Film ini ternyata sudah dibuat versi Holiwut-nya bertitel Let Me In. Ini baru ketahuan setelah dua teman saya membalas sms. Mereka berdua sudah menonton yang Let Me In, tapi belum untuk yang Let the Right One In. Setelah berkorespondensi dengan keduanya, muncul satu usulan dari saya. Bagi Anda yang belum menonton keduanya, mendingan dimulai dari versi aslinya saja, yang dari Swedia. Mengapa demikian?

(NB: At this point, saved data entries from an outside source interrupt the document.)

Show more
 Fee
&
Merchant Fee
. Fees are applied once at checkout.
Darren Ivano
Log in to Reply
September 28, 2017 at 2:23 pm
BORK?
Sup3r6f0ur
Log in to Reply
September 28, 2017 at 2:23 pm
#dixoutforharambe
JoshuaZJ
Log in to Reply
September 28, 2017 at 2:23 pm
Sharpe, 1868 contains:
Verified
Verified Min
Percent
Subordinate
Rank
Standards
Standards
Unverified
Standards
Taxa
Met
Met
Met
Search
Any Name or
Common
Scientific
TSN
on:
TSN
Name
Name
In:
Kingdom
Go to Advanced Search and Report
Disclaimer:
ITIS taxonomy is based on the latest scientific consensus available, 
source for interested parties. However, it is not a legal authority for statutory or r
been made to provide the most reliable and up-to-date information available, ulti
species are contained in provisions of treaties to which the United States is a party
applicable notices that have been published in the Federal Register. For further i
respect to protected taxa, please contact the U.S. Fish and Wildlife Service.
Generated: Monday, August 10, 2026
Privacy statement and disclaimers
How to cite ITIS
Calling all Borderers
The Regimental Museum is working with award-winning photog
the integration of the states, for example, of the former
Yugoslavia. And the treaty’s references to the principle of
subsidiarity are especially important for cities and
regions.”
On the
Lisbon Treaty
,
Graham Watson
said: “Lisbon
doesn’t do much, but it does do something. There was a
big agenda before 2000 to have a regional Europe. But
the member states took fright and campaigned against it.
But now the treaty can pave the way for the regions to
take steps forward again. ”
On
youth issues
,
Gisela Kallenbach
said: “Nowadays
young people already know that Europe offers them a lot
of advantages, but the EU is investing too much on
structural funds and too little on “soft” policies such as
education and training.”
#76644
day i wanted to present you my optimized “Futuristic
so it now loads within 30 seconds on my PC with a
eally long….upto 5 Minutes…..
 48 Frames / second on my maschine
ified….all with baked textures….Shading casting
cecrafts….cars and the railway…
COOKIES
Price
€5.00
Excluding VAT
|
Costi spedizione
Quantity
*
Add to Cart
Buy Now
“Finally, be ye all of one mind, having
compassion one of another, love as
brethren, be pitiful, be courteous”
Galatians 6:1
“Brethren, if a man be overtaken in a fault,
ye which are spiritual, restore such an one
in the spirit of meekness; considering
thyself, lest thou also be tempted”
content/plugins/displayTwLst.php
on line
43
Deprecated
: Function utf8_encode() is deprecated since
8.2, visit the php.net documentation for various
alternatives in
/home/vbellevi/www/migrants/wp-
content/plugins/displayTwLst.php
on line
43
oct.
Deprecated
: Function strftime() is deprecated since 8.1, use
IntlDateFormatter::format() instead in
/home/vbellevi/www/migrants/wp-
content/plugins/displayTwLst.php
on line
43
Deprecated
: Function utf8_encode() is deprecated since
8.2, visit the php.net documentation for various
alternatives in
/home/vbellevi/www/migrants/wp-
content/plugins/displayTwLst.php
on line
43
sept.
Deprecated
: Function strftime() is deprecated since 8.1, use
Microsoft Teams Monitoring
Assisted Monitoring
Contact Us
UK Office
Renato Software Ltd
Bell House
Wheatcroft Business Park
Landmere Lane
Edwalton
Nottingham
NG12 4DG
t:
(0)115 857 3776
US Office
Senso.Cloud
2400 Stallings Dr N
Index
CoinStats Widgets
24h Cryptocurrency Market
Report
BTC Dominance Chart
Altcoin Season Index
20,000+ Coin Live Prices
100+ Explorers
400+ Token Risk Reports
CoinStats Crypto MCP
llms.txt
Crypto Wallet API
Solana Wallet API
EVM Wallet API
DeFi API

Versi ini lebih (seperti yang saya tulis di atas) multitafsir. Meminjam ide analogi dari teman saya, ia ibarat lukisan abstrak. Siapapun bebas mengartikannya. Si pelukis demokratis, tak mengekang dan tak tawarkan satu jawaban terhebat. Bagi Anda tipikal penonton film yang konformis, saya harap jangan terlalu memaksakan kebenaran tunggal.

Di samping kekayaan interpretatif itu, Right One cerdas memanipulasi. Dijamin lebih menipu ketimbang Me In. Dalam Right One tak satupun alur berjalan kilas balik. Di dalam plot yang lambat, dialog terlontar seperlunya saja. Ia memaksa penonton berkonsentrasi pada tiap detail yang disajikan hanya sekali. Beberapa di antaranya tampak di­-“stabilo”. Bisa tujuannya untuk memberi tahu penonton, tapi bisa juga mengecoh. Hingga akhir film, banyak sekali struktur profil yang kabur buat saya. Sisakan pertanyaan demi pertanyaan seperti: siapakah orang itu? Kenapa ia bisa bersamanya? Walaupun ia dipanggil demikian, kenapa ia tak bersikap sebagaimana mestinya? Justru pelbagai tanda tanya macam ini membuat film yang pada dasarnya (bukan) horor ini menjadi benar-benar horor.

Dari sisi humanis, film ini cukup punya visi. Adegan pertama mengisahkan sisi gelap bocah beramput pirang bernama Oskar yang tertindas. Ia, sebagai korban bullying, sedang memeragakan kemarahannya terhadap teman penindas (bully) di sekolah. Meski tinggal di sebuah flat bersama sang ibunda, kita tahu bahwa Oskar kesepian. Ia juga sedang berada di persimpangan pubertas.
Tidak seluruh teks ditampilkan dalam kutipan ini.